Soon, interred within the cemetery grounds were some of the city's most prominent residents. Many chose to have constructed vast mausoleums and intricately designed gravestones on their family's plots. After the Civil War erupted and Erie residents died on the battlefields, there were numerous public military funerals, including those of General Strong Vincent, Captain John M. Sell, and Colonel John W. McLane (who was posthumously promoted to General in 1961). Vincent and Sell had ceremonies that began at St. Paul's Episcopal where their lives and sacrifices during the war were celebrated with "much funeral pomp and real grief." McLane, after his body was recovered from the Virginia battlefield where he fell, was equally honored with "impressive services" at the First Presbyterian Church, which concluded with his interment at the cemetery.
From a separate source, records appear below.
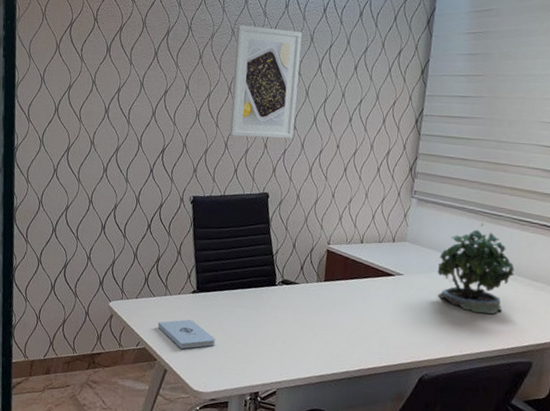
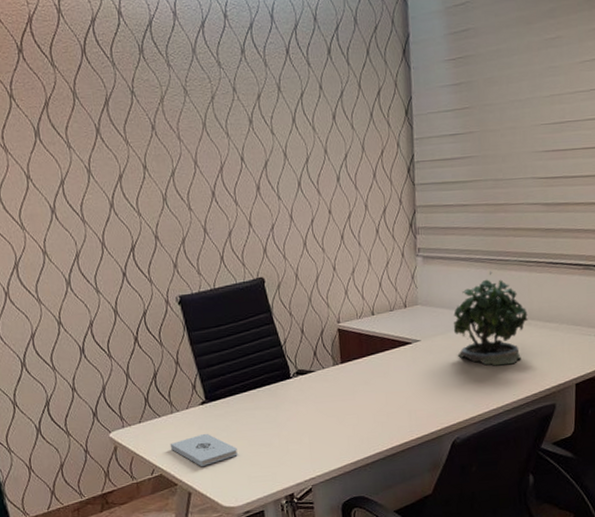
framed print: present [229,24,303,139] -> none [189,80,279,218]

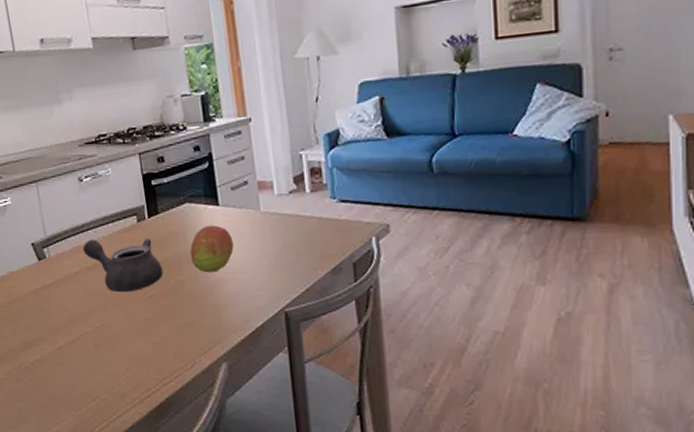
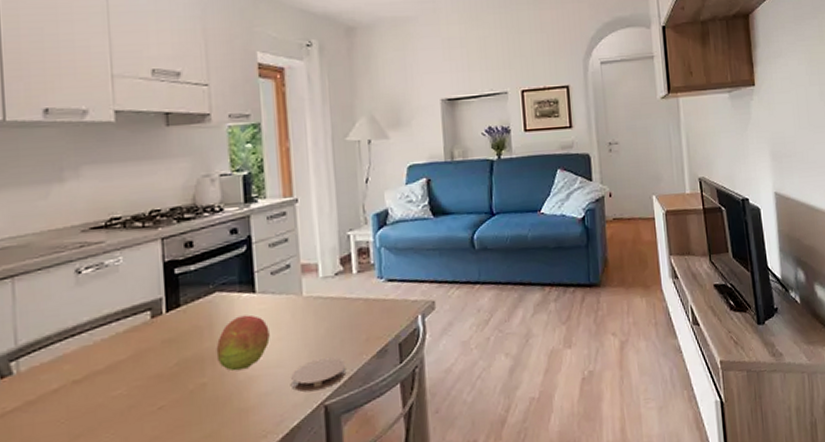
teapot: present [82,237,164,293] -> none [70,335,180,408]
coaster: none [254,270,304,298] -> present [291,357,347,392]

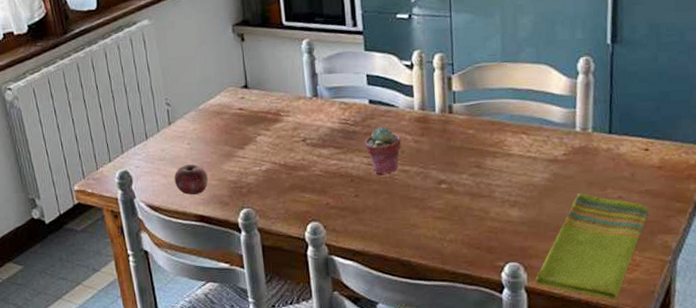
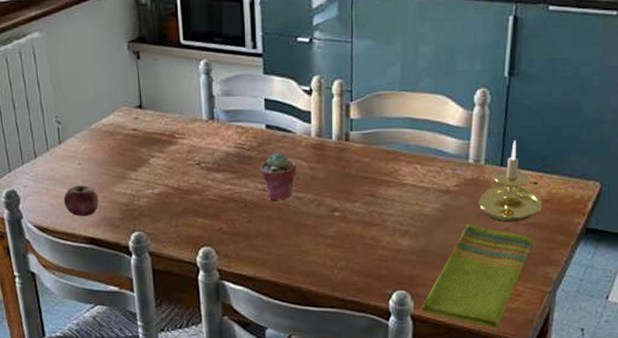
candle holder: none [587,107,655,190] -> present [477,140,542,222]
Resting within the cemetery are many more of Erie's most recognizable historical names, a "who's who" of the city's early history: Daniel Dobbins, Sarah Reed, Harry T. Burleigh, P.S.V. Hamot, Judah Colt, William Himrod, the Tracys, the Sterretts, the Scotts, and the Strongs.
The earliest cemetery ceremonies followed a similar predictable pattern of lowering a plain coffin, followed by the minister reciting the traditional: "Earth to earth, ashes to ashes, dust to dust." By the turn of the century though, the cemetery ceremonies had transformed into something more ornate, with more decorative coffins and graveside services adorned with fabrics, flowers, carpets, and awnings.
Around this same time, laws were passed in Pennsylvania to criminalize grave robbing and vandalism. An 1855 law stated that if "any person shall open any tomb or grave in any cemetery ... without the consent of the owners or trustees of such grounds ... [they] shall be sentenced to undergo an imprisonment in the county jail or penitentiary for a term of not less than one year."
Another law passed in 1860 read that if a person was to "willfully and maliciously destroy, mutilate, deface, injure or remove any tomb" they would also be sentenced to imprisonment and a fine of $100. Laws were even passed to criminalize the vandalism of fences, trees, and shrubbery within cemetery grounds, which demonstrates the importance of these expanding graveyards to Pennsylvanians during this time.
Today, one can visit the graves of those who helped build this city and those of just regular everyday people who were just trying to get by. There are myths to be explored — such as the Vampire Crypt with its mysterious "V" and supposed burn marks — and stories to be read, sometimes on the gravestones themselves.
"They truly are outdoor museums," an article titled "Why Cemeteries Are Important" on Legacy, the leading online obituary website, reads. "Cemeteries are becoming destinations for photographers, for walkers and runners, for genealogists and historians."
"Visiting your local cemetery can reveal the families who lent their names to the streets and neighborhoods in your town," explains Sarah Begley in her 2017 piece on cemeteries for Time Magazine. "[L]ooking at their groupings and ages can bring history to life."
Erie Cemetery is open every day, all year during daylight. The office is open Monday through Friday 8 a.m. to 5 p.m. and on Saturday 9 a.m. to noon. Guests are encouraged and the association even offers a walking map for self-guided tours on their website: http://www.eriecemeteryassoc.com.
As the leaves begin to turn and the air begins to cool, go enjoy a walk through the Erie Cemetery. Look around. Take in the history. Appreciate those who were here before us. You just might find afterwards that you appreciate our city a little more.